L'article 1er du projet de loi s'inscrit dans ce vaste mouvement législatif qui n'a tendu, depuis une vingtaine d'années, qu'à allonger, par réformes successives, les délais de prescription de l'action publique, notamment pour les infractions sexuelles. Ce mouvement a les faveurs de l'opinion et des parlementaires, qui ont le sentiment d'oeuvrer pour le bien commun en réconciliant le droit et leur indignation compréhensible. Il se heurte toutefois à une réserve grandissante des professionnels de la justice, inquiets de voir des procédures engagées longtemps après les faits, avec des risques sérieux de fragilité des poursuites, du fait du dépérissement des preuves.
Nombre de ces dossiers s'accumulent dans les juridictions, sans véritable chance d'aboutir, faute d'éléments à charge suffisants. À l'issue de ces procédures, non-lieux, relaxes et acquittements finissent par désespérer les victimes.

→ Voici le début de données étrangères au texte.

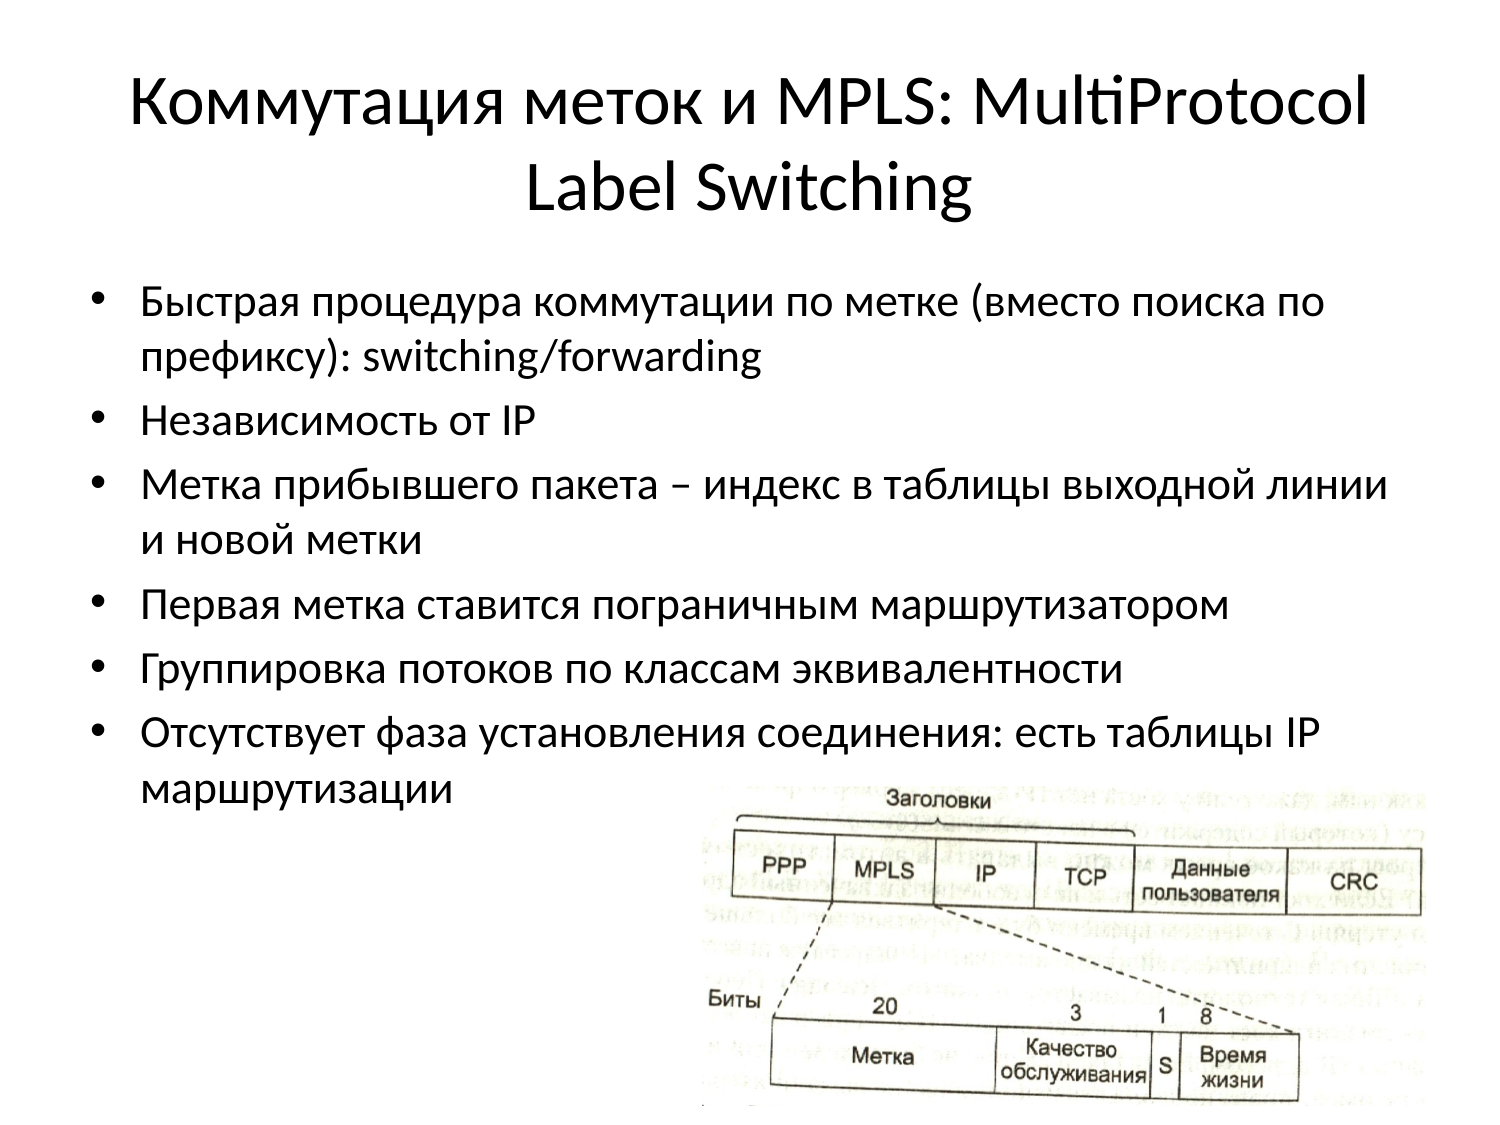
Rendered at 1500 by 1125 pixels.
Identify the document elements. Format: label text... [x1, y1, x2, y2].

picture [702, 786, 1426, 1107]
title Коммутация меток и MPLS: MultiProtocol Label Switching [75, 45, 1425, 233]
list Быстрая процедура коммутации по метке (вместо поиска по префиксу): switching/forwarding Независимость от IP Метка прибывшего пакета – индекс в таблицы выходной линии и новой метки Первая метка ставится пограничным маршрутизатором Группировка потоков по классам эквивалентности Отсутствует фаза установления соединения: есть таблицы IP маршрутизации [75, 262, 1425, 823]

Je proposerai donc la suppression de cet article 1er. J'ai bien conscience d'aller à contre-courant de l'air du temps. Et pourtant, je suis une femme, et une mère. Je n'ai aucune indulgence envers les prédateurs sexuels, mais je ne crois pas que l'on fasse de bons textes sous le coup de l'émotion – l'émotion consécutive à l'affaire Weinstein ou à l'affaire de Pontoise – même s'ils s'inscrivent dans une volonté politique.
Je suis confortée dans mes réserves par la récente pétition de féministes radicaux exigeant le retrait de l'article 2 du projet de loi. Cette pétition, rédigée en écriture inclusive, tend à criminaliser les relations sexuelles consenties – je dis bien « consenties » – entre un mineur de quinze ans et un majeur de dix-huit ans. Je veux mettre en garde notre assemblée contre la survenance d'un nouvel ordre moral, qui ne prendrait plus les habits de l'intégrisme religieux, mais les atours d'un néopuritanisme victorien.
L'éducation des plus jeunes, garçons et filles, l'information du public, un meilleur accueil des victimes, vos politiques publiques, madame la secrétaire d'État, seront plus efficaces que l'allongement des délais de prescription pour faire baisser le niveau alarmant des violences sexuelles subies par les plus vulnérables, et d'abord par les mineurs.